David Peterson, associé chez Angular Ventures, a écrit sur ses leçons en tant que premier employé d'Airtable, où il était responsable de la croissance. David a toujours considéré son travail comme l'optimisation d'un entonnoir. Vous acquérez des utilisateurs, vous activez des utilisateurs et vous amenez ces utilisateurs à payer. Et idéalement, pour plus que ce que vous avez payé pour les acquérir en premier lieu.

Mais il a appris qu'il ne fallait pas considérer la croissance comme un entonnoir. La croissance, bien menée, est une question de boucles. Les plus faciles à identifier sont les boucles de croissance des produits. Un utilisateur s'inscrit, s'active sur votre produit, fait quelque chose qui aide à acquérir un nouvel utilisateur (par exemple, inviter un collègue ou partager un contenu), puis le nouvel utilisateur recommence la boucle. Les boucles de croissance des produits sont si puissantes parce qu'elles sont spécifiques à votre produit (et ne peuvent donc pas être copiées) et qu'elles se composent (chaque nouvel utilisateur entraînant une acquisition d'utilisateurs supplémentaire).

Mais les boucles de marketing payant sont tout aussi puissantes. En 2017, David a remarqué que l'équipe de croissance de Monday.com avait commencé à expérimenter une réduction “pour les premiers arrivants”. Voici comment cela fonctionnait : un jour après votre inscription à un compte, ils vous offraient une réduction de 33 % sur un forfait annuel si vous passiez immédiatement à la version supérieure.

Si vous, comme la plupart des équipes de marketing payant, étiez simplement focalisé de manière myope sur la réduction de votre CAC, ou l'augmentation de votre ARPU (revenu moyen par utilisateur), ou l'optimisation du ratio de votre LTV par rapport au CAC, vous auriez pu manquer le génie de cette tactique, car offrir une réduction aussi importante diminuerait votre ARPU et ferait donc évoluer votre ratio LTV/CAC dans la mauvaise direction.

C'est précisément pourquoi vous devez penser en termes de boucles.
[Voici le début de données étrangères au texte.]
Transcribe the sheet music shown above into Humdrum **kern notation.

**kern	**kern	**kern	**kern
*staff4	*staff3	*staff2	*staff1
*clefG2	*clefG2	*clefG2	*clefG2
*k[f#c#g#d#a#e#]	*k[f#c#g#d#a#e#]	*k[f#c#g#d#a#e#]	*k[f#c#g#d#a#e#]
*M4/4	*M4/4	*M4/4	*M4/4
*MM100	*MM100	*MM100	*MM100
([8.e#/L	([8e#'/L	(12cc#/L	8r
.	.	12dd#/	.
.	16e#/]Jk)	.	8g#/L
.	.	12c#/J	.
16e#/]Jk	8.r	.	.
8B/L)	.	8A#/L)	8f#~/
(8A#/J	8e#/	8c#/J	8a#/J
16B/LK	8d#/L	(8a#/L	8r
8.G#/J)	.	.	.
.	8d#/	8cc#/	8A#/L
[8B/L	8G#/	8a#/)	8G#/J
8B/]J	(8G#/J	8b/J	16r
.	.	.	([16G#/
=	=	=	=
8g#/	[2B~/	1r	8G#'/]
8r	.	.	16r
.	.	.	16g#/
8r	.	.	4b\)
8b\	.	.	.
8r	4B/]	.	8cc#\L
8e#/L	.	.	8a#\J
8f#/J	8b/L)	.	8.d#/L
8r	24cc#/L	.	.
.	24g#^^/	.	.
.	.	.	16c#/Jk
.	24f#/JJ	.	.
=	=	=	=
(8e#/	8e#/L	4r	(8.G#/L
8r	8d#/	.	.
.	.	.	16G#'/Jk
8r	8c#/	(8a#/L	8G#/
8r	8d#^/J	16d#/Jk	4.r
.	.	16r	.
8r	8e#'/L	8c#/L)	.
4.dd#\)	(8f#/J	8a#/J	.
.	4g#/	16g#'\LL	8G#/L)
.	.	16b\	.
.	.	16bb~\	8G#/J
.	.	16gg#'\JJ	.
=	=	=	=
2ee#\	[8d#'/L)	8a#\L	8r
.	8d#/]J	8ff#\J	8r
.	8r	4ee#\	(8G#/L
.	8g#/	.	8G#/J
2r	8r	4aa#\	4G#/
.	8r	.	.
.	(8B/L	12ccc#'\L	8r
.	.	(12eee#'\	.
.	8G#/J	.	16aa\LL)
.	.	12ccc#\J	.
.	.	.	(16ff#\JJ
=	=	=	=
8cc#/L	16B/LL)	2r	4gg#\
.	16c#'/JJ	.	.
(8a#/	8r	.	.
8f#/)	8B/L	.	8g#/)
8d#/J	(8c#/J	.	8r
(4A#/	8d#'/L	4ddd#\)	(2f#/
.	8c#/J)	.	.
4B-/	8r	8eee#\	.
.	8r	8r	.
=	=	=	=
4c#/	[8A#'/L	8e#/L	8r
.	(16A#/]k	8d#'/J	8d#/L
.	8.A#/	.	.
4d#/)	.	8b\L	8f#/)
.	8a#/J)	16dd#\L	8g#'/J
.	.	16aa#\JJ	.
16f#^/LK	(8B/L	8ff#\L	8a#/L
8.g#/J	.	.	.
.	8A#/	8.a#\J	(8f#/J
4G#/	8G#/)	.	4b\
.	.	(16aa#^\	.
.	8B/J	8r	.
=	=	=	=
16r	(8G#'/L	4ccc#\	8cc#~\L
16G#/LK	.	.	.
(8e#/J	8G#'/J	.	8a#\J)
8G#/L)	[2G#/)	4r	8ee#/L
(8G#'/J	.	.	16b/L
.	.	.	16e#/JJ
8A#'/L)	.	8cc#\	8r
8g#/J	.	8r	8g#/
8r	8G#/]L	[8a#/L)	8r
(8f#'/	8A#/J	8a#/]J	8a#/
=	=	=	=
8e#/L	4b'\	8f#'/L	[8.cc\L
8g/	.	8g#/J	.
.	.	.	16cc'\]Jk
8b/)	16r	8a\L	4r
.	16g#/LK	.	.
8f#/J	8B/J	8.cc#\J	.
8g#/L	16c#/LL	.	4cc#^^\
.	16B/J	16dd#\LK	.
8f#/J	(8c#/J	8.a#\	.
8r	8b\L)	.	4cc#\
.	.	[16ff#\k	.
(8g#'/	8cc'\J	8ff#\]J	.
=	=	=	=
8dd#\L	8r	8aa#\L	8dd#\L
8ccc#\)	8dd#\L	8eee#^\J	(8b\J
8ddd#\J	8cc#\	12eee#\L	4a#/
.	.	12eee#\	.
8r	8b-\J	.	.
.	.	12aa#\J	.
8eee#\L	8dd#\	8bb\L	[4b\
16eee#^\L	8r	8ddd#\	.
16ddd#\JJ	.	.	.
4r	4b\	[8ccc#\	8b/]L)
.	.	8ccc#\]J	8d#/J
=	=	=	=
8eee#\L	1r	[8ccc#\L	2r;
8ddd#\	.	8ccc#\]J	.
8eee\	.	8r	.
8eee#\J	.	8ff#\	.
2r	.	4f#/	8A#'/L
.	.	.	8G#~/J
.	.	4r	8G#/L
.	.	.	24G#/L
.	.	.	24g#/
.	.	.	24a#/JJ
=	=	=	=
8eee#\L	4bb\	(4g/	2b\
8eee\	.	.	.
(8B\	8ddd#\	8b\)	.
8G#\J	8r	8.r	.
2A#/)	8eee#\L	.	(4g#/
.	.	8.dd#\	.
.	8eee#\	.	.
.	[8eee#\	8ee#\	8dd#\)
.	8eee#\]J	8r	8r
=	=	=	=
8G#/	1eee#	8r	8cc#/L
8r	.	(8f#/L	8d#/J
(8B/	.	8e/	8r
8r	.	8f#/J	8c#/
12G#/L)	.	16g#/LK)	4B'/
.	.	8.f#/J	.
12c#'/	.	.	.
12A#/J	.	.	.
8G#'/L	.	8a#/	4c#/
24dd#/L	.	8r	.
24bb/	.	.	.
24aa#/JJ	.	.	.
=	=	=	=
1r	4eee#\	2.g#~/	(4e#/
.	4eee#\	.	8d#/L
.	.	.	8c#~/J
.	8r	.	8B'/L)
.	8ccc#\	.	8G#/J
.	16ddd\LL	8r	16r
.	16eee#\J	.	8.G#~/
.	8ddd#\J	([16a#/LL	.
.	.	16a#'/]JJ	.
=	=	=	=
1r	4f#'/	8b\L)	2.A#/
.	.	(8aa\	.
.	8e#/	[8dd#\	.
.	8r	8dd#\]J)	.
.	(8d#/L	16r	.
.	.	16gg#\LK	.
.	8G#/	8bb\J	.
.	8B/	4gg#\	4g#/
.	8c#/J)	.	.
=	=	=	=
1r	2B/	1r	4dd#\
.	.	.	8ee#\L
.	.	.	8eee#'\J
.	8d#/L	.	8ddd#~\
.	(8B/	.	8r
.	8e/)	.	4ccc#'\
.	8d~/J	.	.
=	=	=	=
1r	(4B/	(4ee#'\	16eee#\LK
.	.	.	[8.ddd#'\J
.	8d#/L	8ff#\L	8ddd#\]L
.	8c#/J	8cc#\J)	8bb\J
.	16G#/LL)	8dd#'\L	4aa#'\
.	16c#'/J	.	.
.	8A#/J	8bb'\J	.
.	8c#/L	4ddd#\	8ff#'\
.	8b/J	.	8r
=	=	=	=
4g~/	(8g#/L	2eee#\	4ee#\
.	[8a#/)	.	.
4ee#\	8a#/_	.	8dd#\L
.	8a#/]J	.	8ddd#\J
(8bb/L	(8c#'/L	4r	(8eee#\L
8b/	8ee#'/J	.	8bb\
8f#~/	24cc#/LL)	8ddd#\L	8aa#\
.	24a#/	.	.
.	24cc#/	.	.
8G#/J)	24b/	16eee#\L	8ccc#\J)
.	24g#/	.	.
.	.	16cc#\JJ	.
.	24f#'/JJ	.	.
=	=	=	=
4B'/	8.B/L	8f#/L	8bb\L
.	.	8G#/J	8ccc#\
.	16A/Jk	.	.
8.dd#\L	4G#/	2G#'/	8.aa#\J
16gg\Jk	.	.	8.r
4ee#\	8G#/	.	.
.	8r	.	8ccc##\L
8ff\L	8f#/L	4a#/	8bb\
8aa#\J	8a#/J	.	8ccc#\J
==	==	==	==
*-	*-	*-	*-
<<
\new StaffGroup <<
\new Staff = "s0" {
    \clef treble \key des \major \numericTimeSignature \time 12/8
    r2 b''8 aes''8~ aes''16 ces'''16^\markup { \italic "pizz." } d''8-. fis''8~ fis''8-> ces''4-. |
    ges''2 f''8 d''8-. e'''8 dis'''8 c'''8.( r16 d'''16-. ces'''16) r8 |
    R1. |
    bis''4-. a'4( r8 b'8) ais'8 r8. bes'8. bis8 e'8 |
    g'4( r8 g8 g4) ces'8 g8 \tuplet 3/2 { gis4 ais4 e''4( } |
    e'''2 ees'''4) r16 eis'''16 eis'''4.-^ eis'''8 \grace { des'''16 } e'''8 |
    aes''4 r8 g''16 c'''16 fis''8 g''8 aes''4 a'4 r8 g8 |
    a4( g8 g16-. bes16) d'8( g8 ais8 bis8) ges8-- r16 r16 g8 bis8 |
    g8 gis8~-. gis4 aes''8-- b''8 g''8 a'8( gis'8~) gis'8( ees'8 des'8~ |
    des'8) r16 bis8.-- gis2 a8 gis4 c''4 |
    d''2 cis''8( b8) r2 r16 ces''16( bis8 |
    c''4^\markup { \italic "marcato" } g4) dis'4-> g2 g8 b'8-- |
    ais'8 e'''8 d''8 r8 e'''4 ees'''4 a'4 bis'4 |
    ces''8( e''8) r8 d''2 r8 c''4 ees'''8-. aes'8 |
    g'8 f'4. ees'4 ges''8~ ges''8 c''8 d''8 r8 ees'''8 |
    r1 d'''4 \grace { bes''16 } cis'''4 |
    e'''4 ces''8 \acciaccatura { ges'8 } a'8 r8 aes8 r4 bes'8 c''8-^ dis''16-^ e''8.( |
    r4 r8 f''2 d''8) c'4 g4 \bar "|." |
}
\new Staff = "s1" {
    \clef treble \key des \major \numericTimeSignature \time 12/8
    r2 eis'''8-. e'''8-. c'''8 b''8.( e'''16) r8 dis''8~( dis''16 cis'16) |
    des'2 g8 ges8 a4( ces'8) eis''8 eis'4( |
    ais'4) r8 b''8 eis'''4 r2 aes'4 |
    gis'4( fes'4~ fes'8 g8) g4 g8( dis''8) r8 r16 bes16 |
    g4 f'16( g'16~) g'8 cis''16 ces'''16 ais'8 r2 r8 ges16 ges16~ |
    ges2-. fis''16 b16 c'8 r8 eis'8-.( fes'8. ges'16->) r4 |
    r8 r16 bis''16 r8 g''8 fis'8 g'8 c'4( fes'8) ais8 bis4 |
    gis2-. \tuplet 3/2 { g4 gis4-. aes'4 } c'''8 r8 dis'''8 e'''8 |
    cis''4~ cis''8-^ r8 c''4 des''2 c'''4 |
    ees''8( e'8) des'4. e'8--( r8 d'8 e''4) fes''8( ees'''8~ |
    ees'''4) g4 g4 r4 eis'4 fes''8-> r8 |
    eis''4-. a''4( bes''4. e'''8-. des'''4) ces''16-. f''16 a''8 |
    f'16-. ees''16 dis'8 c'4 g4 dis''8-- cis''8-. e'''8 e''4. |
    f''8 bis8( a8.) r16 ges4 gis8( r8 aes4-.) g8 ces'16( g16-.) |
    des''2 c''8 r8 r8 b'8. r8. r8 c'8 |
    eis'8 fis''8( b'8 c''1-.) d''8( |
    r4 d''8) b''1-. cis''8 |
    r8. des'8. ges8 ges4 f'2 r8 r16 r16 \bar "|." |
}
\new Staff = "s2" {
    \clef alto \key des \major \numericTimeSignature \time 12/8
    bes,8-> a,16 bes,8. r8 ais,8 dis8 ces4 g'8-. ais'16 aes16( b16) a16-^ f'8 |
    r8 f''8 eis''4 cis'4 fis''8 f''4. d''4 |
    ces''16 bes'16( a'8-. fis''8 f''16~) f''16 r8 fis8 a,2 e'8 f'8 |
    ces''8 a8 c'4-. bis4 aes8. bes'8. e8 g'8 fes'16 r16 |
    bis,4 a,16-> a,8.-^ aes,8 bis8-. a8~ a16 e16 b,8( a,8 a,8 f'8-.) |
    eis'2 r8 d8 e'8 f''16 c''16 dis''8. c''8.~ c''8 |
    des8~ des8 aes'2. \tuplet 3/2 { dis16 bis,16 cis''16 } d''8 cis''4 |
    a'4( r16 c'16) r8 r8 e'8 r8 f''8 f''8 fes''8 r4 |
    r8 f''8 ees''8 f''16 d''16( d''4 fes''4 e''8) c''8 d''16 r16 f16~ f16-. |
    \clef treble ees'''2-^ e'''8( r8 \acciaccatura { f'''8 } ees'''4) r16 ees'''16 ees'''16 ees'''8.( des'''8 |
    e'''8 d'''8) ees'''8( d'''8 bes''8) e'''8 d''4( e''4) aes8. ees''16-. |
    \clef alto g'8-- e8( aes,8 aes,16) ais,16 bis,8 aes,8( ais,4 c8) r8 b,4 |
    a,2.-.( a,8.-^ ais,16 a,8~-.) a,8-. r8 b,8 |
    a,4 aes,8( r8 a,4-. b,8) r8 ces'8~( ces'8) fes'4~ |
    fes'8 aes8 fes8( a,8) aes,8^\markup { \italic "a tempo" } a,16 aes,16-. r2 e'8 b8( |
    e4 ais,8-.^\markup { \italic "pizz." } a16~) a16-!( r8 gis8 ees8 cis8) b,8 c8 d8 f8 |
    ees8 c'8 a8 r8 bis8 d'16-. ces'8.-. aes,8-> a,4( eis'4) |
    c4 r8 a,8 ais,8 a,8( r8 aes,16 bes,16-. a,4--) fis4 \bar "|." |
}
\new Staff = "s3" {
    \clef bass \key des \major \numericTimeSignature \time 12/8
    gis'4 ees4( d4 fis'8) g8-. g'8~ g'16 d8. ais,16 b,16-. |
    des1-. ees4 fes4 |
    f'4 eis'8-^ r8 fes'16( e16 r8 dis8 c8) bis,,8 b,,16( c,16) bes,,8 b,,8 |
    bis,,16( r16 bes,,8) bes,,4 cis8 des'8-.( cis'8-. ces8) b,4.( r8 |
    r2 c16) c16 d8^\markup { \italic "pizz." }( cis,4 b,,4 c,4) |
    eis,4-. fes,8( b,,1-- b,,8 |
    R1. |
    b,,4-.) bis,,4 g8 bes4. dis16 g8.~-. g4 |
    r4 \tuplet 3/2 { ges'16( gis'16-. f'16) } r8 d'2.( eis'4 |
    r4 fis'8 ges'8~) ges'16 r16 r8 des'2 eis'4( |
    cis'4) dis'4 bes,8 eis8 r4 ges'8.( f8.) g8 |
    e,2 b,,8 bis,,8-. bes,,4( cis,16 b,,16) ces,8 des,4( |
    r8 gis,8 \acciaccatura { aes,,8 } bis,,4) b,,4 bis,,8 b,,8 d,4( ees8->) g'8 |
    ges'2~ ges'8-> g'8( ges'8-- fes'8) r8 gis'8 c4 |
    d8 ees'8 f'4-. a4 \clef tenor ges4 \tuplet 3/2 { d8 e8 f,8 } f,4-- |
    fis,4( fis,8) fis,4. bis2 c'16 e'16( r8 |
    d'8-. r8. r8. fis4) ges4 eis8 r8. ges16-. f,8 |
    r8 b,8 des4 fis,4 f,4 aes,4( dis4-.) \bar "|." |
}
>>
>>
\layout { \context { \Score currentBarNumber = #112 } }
Si les boucles de croissance des produits consistent à tirer parti des utilisateurs pour obtenir plus d'utilisateurs, alors les boucles de marketing payant consistent à tirer parti des revenus pour obtenir plus d'utilisateurs. Et c'est précisément ce qu'était cette réduction “pour les premiers arrivants”. En réduisant considérablement le temps qu'il fallait aux dollars du marketing payant pour être remboursés sous forme de revenus, Monday.com suralimentait son équipe de marketing, lui permettant de réinvestir beaucoup plus rapidement.

 

Pour être plus précis, alors que toutes les autres équipes de marketing se laissaient séduire par la valeur vie pour justifier leurs budgets croissants, Monday.com recyclait les dollars dans un monstre marketing toujours plus grand.

Cette façon de penser est particulièrement importante lorsque les liquidités sont rares. Bonjour 2023 ! Optimiser pour une période de récupération peut ne pas avoir de sens lorsque vous pouvez simplement retourner voir les investisseurs et lever plus de capitaux quand vous le souhaitez. Mais que se passe-t-il si c'est le dernier million d'euros que vous pourrez jamais dépenser en marketing ? Soudain, la vitesse de récupération compte énormément. Plus vite ce million d'euros revient sur votre compte bancaire, plus vite vous pouvez réinvestir, et plus vite vous pouvez développer votre base de clients et générer plus de revenus… pour réinvestir à nouveau (c'est une boucle, après tout).

J'ai trouvé que c'était un excellent conseil : jetez votre modèle de valeur vie et recentrez-vous sur la vitesse de récupération. C'était logique en 2017 lorsque Monday.com l'a fait. Et c'est encore plus logique aujourd'hui.